RECORDS SHOWN:

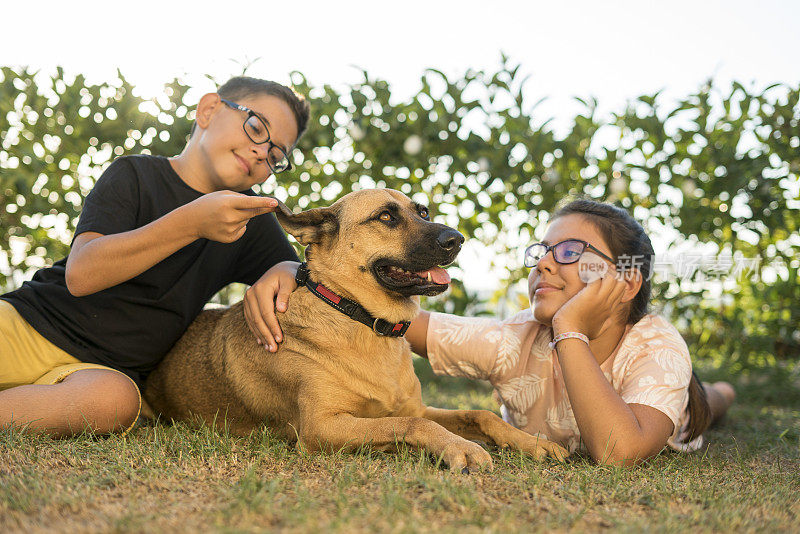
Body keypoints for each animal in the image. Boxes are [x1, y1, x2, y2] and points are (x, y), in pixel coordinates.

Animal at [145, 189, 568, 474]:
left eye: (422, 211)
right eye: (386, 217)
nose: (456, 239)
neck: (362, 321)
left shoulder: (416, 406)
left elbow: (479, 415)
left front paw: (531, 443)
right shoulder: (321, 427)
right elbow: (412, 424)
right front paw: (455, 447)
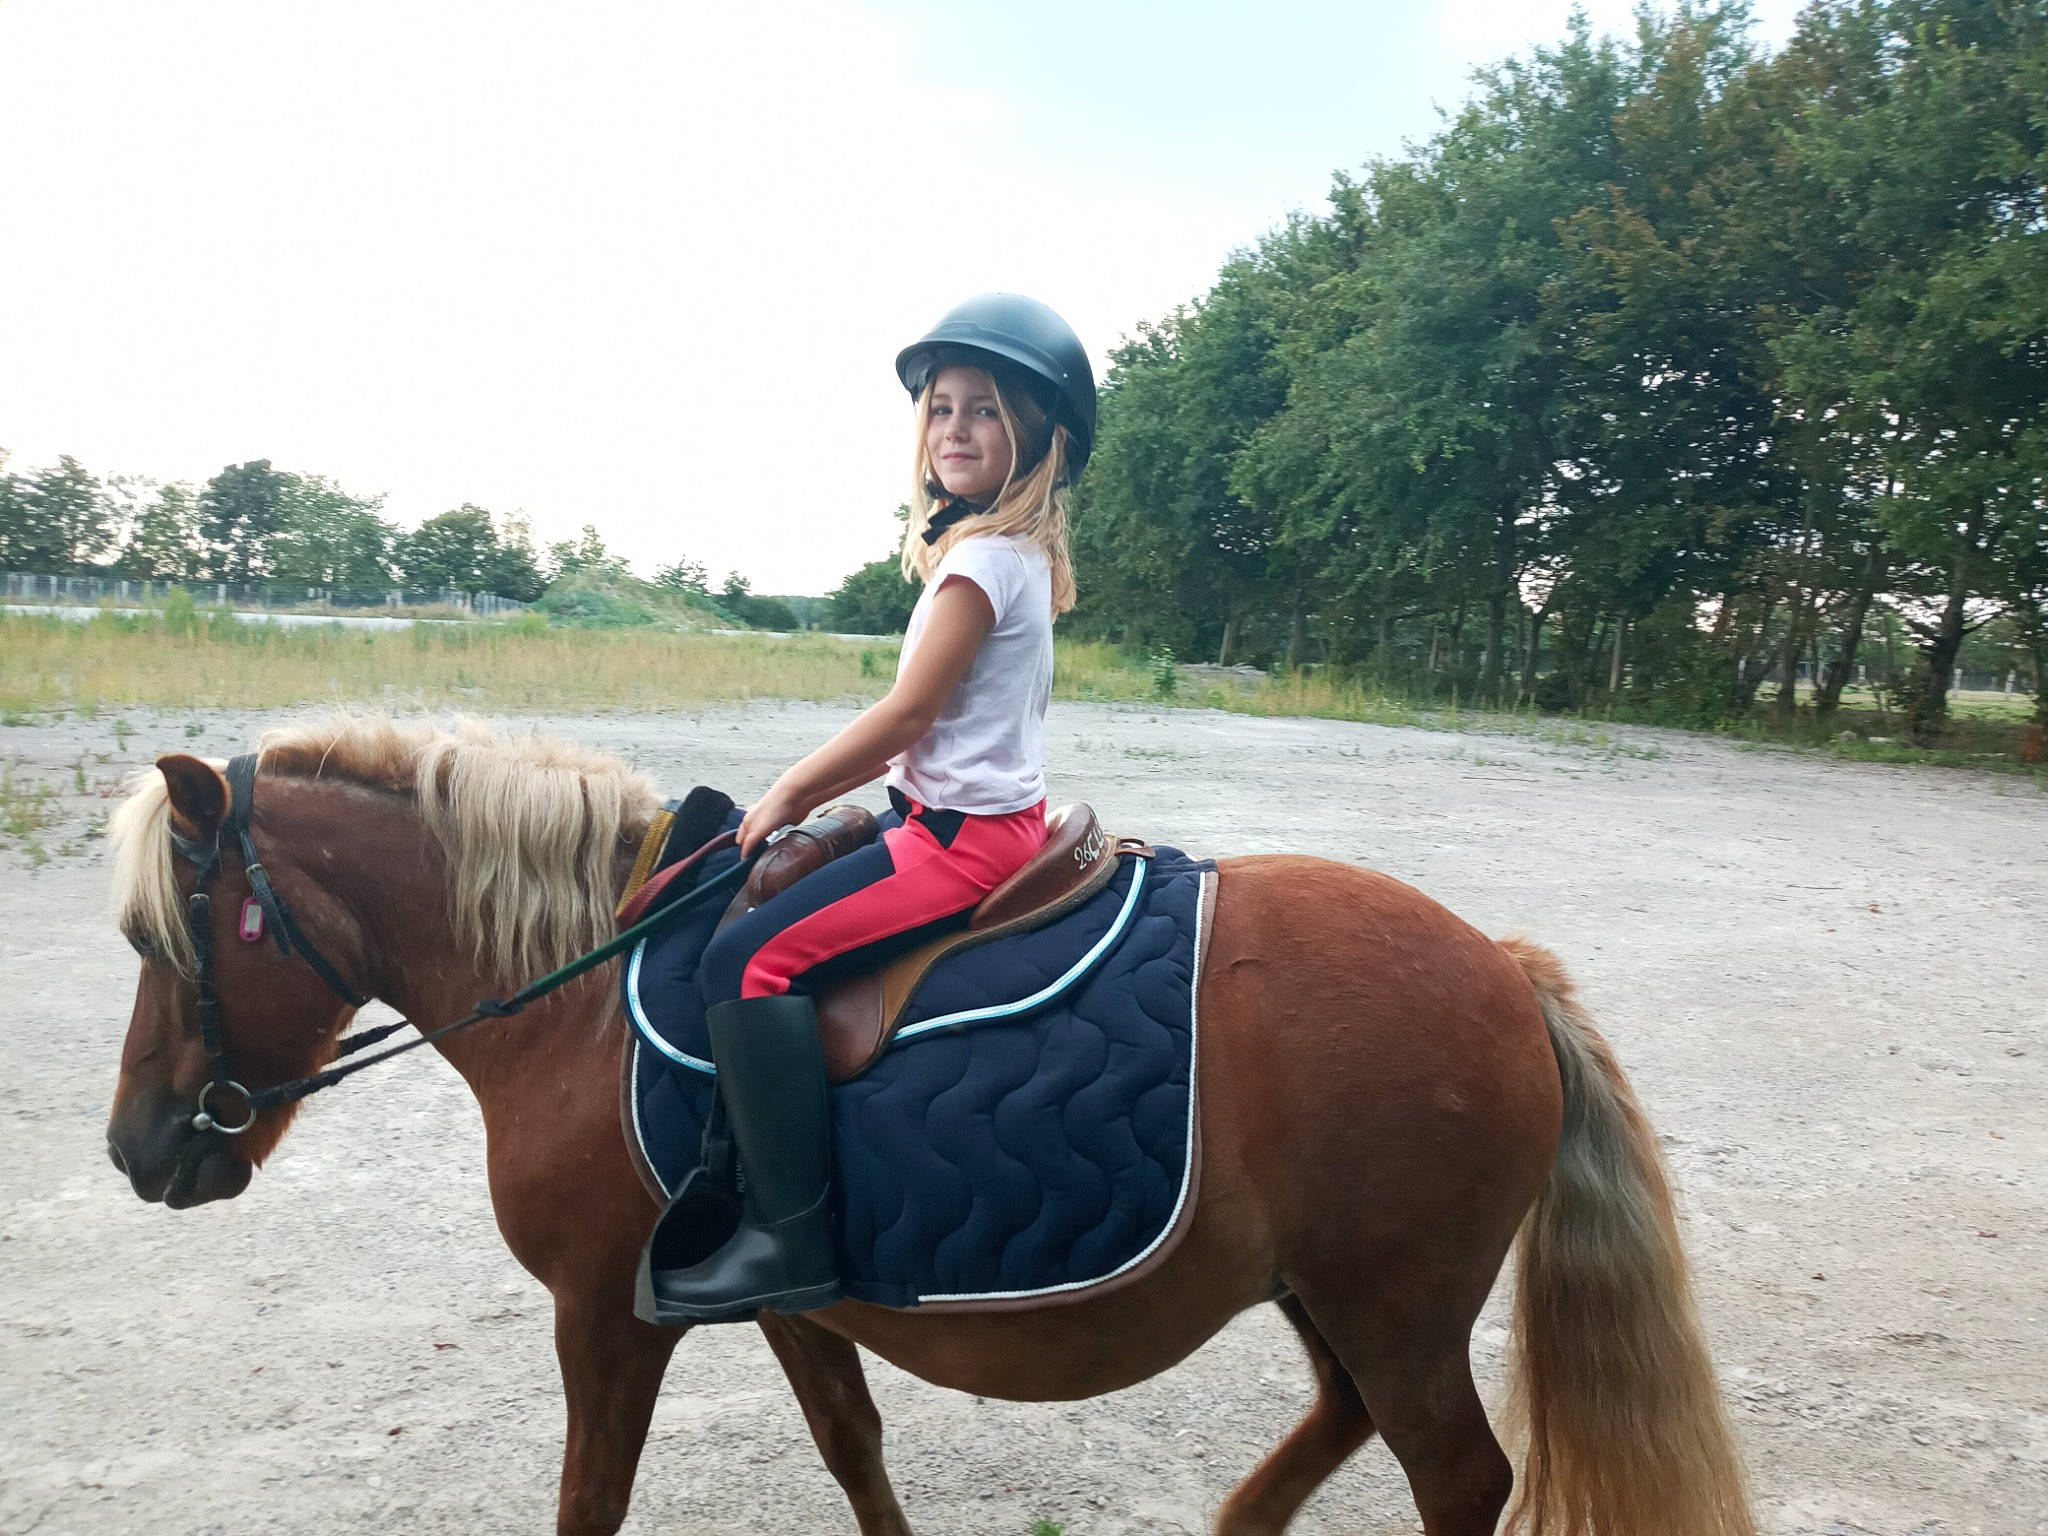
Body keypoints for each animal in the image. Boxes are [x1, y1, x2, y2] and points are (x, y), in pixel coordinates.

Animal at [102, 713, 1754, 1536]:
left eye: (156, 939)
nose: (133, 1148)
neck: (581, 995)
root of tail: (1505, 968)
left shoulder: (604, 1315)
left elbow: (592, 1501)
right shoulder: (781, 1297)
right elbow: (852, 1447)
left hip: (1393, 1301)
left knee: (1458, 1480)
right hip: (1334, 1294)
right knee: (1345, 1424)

==

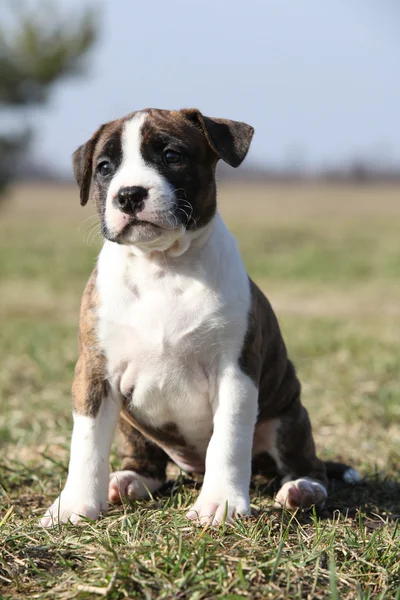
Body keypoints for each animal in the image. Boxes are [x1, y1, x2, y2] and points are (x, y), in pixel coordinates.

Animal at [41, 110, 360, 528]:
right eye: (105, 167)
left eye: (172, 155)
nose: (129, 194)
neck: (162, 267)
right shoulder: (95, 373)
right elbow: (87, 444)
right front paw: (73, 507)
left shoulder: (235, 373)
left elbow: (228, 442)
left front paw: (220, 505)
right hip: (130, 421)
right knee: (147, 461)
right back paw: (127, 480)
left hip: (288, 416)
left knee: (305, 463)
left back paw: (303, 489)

REQUIRED ACTION: Could you return exactly the stretch of the data above that starts at the line with "right shoulder: (95, 373)" and ends at the line with "left back paw: (303, 489)", both lines included?

OUTPUT OF THE EXERCISE:
right shoulder: (95, 373)
right elbow: (87, 444)
right front paw: (73, 507)
left shoulder: (235, 373)
left elbow: (228, 442)
left front paw: (220, 505)
right hip: (130, 421)
right knee: (147, 461)
right back paw: (127, 480)
left hip: (288, 416)
left knee: (305, 463)
left back paw: (303, 489)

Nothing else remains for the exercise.